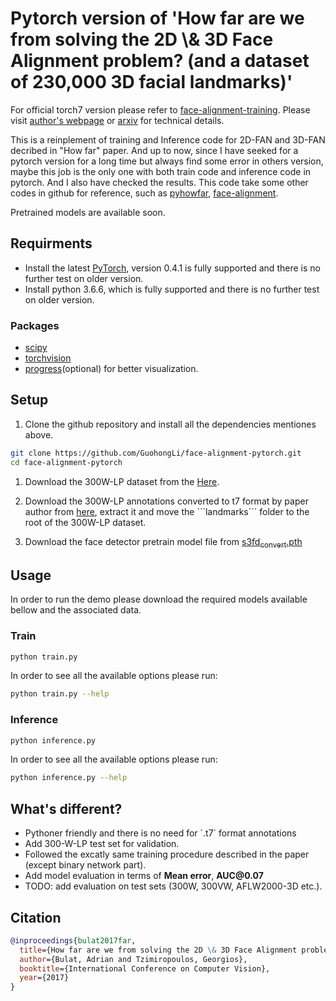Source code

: * Pytorch version of 'How far are we from solving the 2D \& 3D Face Alignment problem? (and a dataset of 230,000 3D facial landmarks)'

  For official torch7 version please refer to [[https://github.com/1adrianb/face-alignment-training][face-alignment-training]]. Please visit [[https://www.adrianbulat.com][author's webpage]] or [[https://arxiv.org/abs/1703.07332][arxiv]] for technical details.

  This is a reinplement of training and Inference code for 2D-FAN and 3D-FAN decribed in "How far" paper. And up to now, since I have seeked for a pytorch version for a long time but always find some error in others version, maybe this job is the only one with both train code and inference code in pytorch. And I also have checked the results. 
  This code take some other codes in github for reference, such as [[https://github.com/hzh8311/pyhowfar][pyhowfar]], [[https://github.com/1adrianb/face-alignment][face-alignment]].

  Pretrained models are available soon.

** Requirments

   - Install the latest [[http://pytorch.org][PyTorch]], version 0.4.1 is fully supported and there is no further test on older version.
   - Install python 3.6.6, which is fully supported and there is no further test on older version.

*** Packages

    - [[https://www.scipy.org/][scipy]]
    - [[https://pytorch.org][torchvision]]
    - [[https://pypi.python.org/pypi/progress][progress]](optional) for better visualization.

** Setup

   1. Clone the github repository and install all the dependencies mentiones above.

   #+BEGIN_SRC bash
     git clone https://github.com/GuohongLi/face-alignment-pytorch.git
     cd face-alignment-pytorch
   #+END_SRC

   2. Download the 300W-LP dataset from the [[http://www.cbsr.ia.ac.cn/users/xiangyuzhu/projects/3DDFA/Database/300W-LP/main.htm][Here]].

   3. Download the 300W-LP annotations converted to t7 format by paper author from [[https://www.adrianbulat.com/downloads/FaceAlignment/landmarks.zip][here]], extract it and move the ```landmarks``` folder to the root of the 300W-LP dataset.

   4. Download the face detector pretrain model file from [[https://www.adrianbulat.com/downloads/python-fan/s3fd_convert.pth][s3fd_convert.pth]]

** Usage

   In order to run the demo please download the required models available bellow and the associated data.
   
*** Train

   #+BEGIN_SRC bash
     python train.py
   #+END_SRC

   In order to see all the available options please run:

   #+BEGIN_SRC bash 
     python train.py --help
   #+END_SRC

*** Inference

   #+BEGIN_SRC bash
     python inference.py
   #+END_SRC

   In order to see all the available options please run:

   #+BEGIN_SRC bash 
     python inference.py --help
   #+END_SRC

** What's different?

   - Pythoner friendly and there is no need for `.t7` format annotations
   - Add 300-W-LP test set for validation.
   - Followed the excatly same training procedure described in the paper (except binary network part).
   - Add model evaluation in terms of **Mean error**, **AUC@0.07**
   - TODO: add evaluation on test sets (300W, 300VW, AFLW2000-3D etc.).

** Citation

   #+BEGIN_SRC bibtex
                       @inproceedings{bulat2017far,
                         title={How far are we from solving the 2D \& 3D Face Alignment problem? (and a dataset of 230,000 3D facial landmarks)},
                         author={Bulat, Adrian and Tzimiropoulos, Georgios},
                         booktitle={International Conference on Computer Vision},
                         year={2017}
                       }
   #+END_SRC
──────────────────────────────
-- Exercise objective --
Only one thing is wanted here, an exact copy of the lines from the first line above through the line containing "For official torch7", minus any picture.

-- Output for this exercise --
Source code

: * Pytorch version of 'How far are we from solving the 2D \& 3D Face Alignment problem? (and a dataset of 230,000 3D facial landmarks)'

  For official torch7 version please refer to [[https://github.com/1adrianb/face-alignment-training][face-alignment-training]]. Please visit [[https://www.adrianbulat.com][author's webpage]] or [[https://arxiv.org/abs/1703.07332][arxiv]] for technical details.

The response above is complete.